- EXERCISE -
Exact copy, pictures omitted: the line holding "Tips en venn" and every line after it down to the end of the entries.

- TASK INPUT -
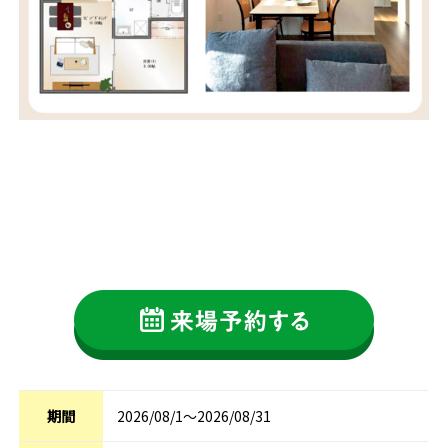
期間
2026/08/1～2026/08/31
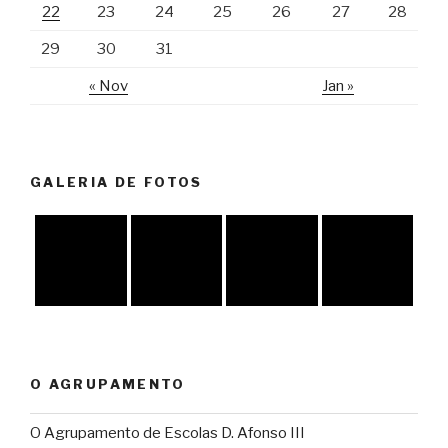
22
23
24
25
26
27
28
29
30
31
« Nov
Jan »
GALERIA DE FOTOS
O AGRUPAMENTO
O Agrupamento de Escolas D. Afonso III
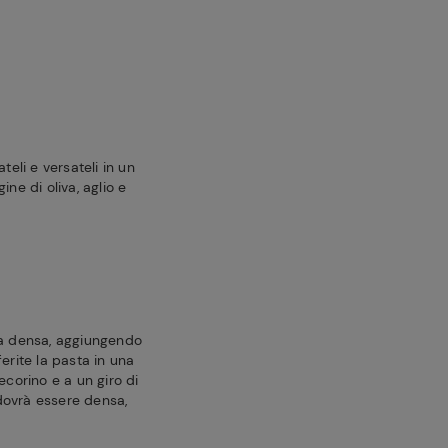
teli e versateli in un
ine di oliva, aglio e
ta densa, aggiungendo
erite la pasta in una
ecorino e a un giro di
dovrà essere densa,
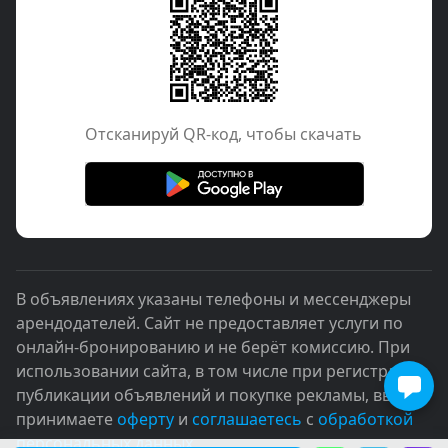
Отcканируй QR-код, чтобы скачать
В объявлениях указаны телефоны и мессенджеры
арендодателей. Сайт не предоставляет услуги по
онлайн-бронированию и не берёт комиссию. При
использовании сайта, в том числе при регистрации,
публикации объявлений и покупке рекламы, вы
принимаете
оферту
и
соглашаетесь
с
обработкой
персональных данных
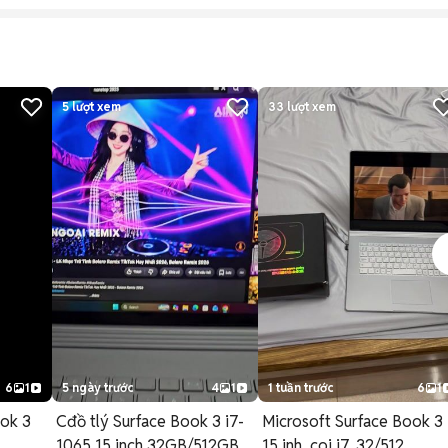
5
lượt xem
33
lượt xem
6
1
5 ngày trước
4
1
1 tuần trước
6
1
ook 3
Cđồ tlý Surface Book 3 i7-
Microsoft Surface Book 3
1065 15 inch 32GB/512GB
15 inh, coi i7, 32/512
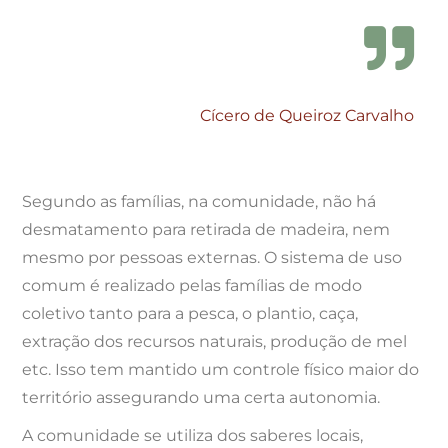
Cícero de Queiroz Carvalho
Segundo as famílias, na comunidade, não há
desmatamento para retirada de madeira, nem
mesmo por pessoas externas. O sistema de uso
comum é realizado pelas famílias de modo
coletivo tanto para a pesca, o plantio, caça,
extração dos recursos naturais, produção de mel
etc. Isso tem mantido um controle físico maior do
território assegurando uma certa autonomia.
A comunidade se utiliza dos saberes locais,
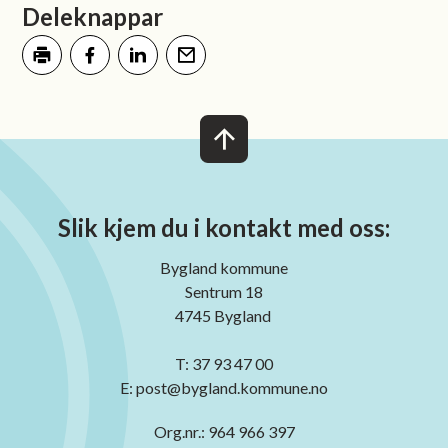
Deleknappar
Skriv ut
Del på Facebook
Del på LinkedIn
Tips en venn
Slik kjem du i kontakt med oss:
Bygland kommune
Sentrum 18
4745 Bygland
T: 37 93 47 00
E: post@bygland.kommune.no
Org.nr.: 964 966 397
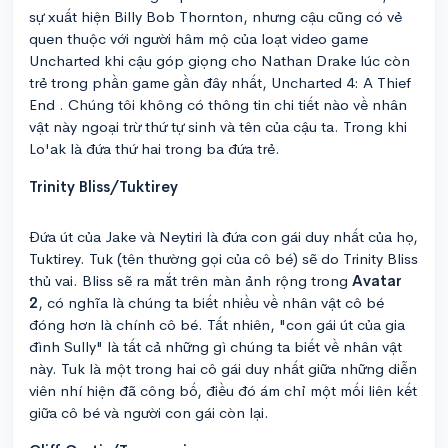
sự xuất hiện Billy Bob Thornton, nhưng cậu cũng có vẻ
quen thuộc với người hâm mộ của loạt video game
Uncharted khi cậu góp giọng cho Nathan Drake lúc còn
trẻ trong phần game gần đây nhất, Uncharted 4: A Thief
End . Chúng tôi không có thông tin chi tiết nào về nhân
vật này ngoại trừ thứ tự sinh và tên của cậu ta. Trong khi
Lo'ak là đứa thứ hai trong ba đứa trẻ.
Trinity Bliss/Tuktirey
Đứa út của Jake và Neytiri là đứa con gái duy nhất của họ,
Tuktirey. Tuk (tên thường gọi của cô bé) sẽ do Trinity Bliss
thủ vai. Bliss sẽ ra mắt trên màn ảnh rộng trong
Avatar
2
, có nghĩa là chúng ta biết nhiều về nhân vật cô bé
đóng hơn là chính cô bé. Tất nhiên, "con gái út của gia
đình Sully" là tất cả những gì chúng ta biết về nhân vật
này. Tuk là một trong hai cô gái duy nhất giữa những diễn
viên nhí hiện đã công bố, điều đó ám chỉ một mối liên kết
giữa cô bé và người con gái còn lại.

- EXPECTED ANSWER -
Tips en venn
Slik kjem du i kontakt med oss:
Bygland kommune
Sentrum 18
4745 Bygland
T: 37 93 47 00
E: post@bygland.kommune.no
Org.nr.: 964 966 397
sự xuất hiện Billy Bob Thornton, nhưng cậu cũng có vẻ
quen thuộc với người hâm mộ của loạt video game
Uncharted khi cậu góp giọng cho Nathan Drake lúc còn
trẻ trong phần game gần đây nhất, Uncharted 4: A Thief
End . Chúng tôi không có thông tin chi tiết nào về nhân
vật này ngoại trừ thứ tự sinh và tên của cậu ta. Trong khi
Lo'ak là đứa thứ hai trong ba đứa trẻ.
Trinity Bliss/Tuktirey
Đứa út của Jake và Neytiri là đứa con gái duy nhất của họ,
Tuktirey. Tuk (tên thường gọi của cô bé) sẽ do Trinity Bliss
thủ vai. Bliss sẽ ra mắt trên màn ảnh rộng trong
Avatar
2
, có nghĩa là chúng ta biết nhiều về nhân vật cô bé
đóng hơn là chính cô bé. Tất nhiên, "con gái út của gia
đình Sully" là tất cả những gì chúng ta biết về nhân vật
này. Tuk là một trong hai cô gái duy nhất giữa những diễn
viên nhí hiện đã công bố, điều đó ám chỉ một mối liên kết
giữa cô bé và người con gái còn lại.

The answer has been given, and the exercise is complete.